Zurückstellen heißt in Kurz‘ Sprachgebrauch allerdings nicht – so wie es der Duden empfiehlt – ein wieder an den früheren Platz stellen oder nach hinten stellen. Kurz bezieht sich vielmehr auf die österreichische Verwendung des Begriffes, die der Duden folgendermaßen definiert: (österreichisch) (etwas, was sich jemand geliehen hat, dem Besitzer) zurückgeben, -schicken, -bringen. Dieser Euphemismus geht sogar noch eine Stufe weiter, als das „Rückführen“ in Deutschland. Hier werden nicht Menschen, sondern etwas Unmenschliches, Gegenständliches zurückgeschickt. Und zwar an den Besitzer, in diesem Fall das Herkunftsland, das doch bitte seine Flüchtlinge zurücknehmen soll, wie Kurz fordert. Damit ist es dann auch viel leichter, in der politischen Debatte die Schicksale der Betroffenen außen vor zu lassen. Es sind nicht mehr nur beängstigende „Ströme“, „Fluten“ oder „Wellen“ von Flüchtlingen. Es sind nur noch Gegenstände, gegen deren „Rückstellung“ nun doch wirklich niemand etwas haben kann.

Kommentare zu diesem Beitrag (3)

  1. Bernd Derksen | 17. Dezember 2016, 10:10 Uhr

    >Elisabeth Wehling […] hat zu diesem Thema bei der Konferenz „Formate des Politischen 2016“ einen hörenswerten Vortrag gehalten.>

    Sehe ich auch so.
    —-

    Das undifferenzierte Nutzen des Begriffs „Flüchtling“, oder noch politisch korrekter: „Geflüchtete“, könnte man ja auch mal debattieren…

    Zur Selbstkritik zeigen sich der DLF bzw. seine Redakteure aber nur selten bereit oder fähig…

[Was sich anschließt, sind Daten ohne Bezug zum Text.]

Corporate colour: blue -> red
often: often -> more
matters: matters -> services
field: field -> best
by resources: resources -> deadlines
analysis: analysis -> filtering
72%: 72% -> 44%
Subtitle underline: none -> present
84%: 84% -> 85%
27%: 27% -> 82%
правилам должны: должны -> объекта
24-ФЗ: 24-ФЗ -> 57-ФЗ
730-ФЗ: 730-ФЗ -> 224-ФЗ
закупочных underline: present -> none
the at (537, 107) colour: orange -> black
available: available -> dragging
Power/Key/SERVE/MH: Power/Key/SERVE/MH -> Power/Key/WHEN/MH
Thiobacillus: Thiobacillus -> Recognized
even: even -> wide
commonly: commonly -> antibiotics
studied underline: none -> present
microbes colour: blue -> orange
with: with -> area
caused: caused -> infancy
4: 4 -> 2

    Ist ja nicht so, dass die DLF-Redakteure in Sachen Begriffsbildung und -verwendung keine Politik, bzw. kein Framing, betreiben bzw. versuchen würden … Zumindest das anderer unkritisch unterstützen.
    [Insofern also auch ein Lob für Ihren Beitrag. 😉 ]

    Und bei Politikern ist es Teil ihres Jobs, bei Journalisten eigentlich eher weniger …

  2. Bernd Derksen | 25. Dezember 2016, 18:49 Uhr

    Lückenmedium DLF

    Ich werfe dem DLF nicht nur selten vor eindeutig Falsches zu berichten.
    Lückenpresse finde ich hingegen einen angemessenen Begriff.

    Bemerkenswert, dass sie auf mein inhaltlichen Vorhaltungen im Grunde gar nicht eingehen.
    Aber ich erwarte mehr mittlerweile eigentlich auch nicht mehr.
    Ich glaube nicht mehr daran, dass Kritisches beim Hörerservice ernster immer wird.
    Ich wünsche Ihnen und dem Sender aber, dass andere Hörer andere Eindrücke und Erfahrungen als ich machen beziehungsweise gemacht haben.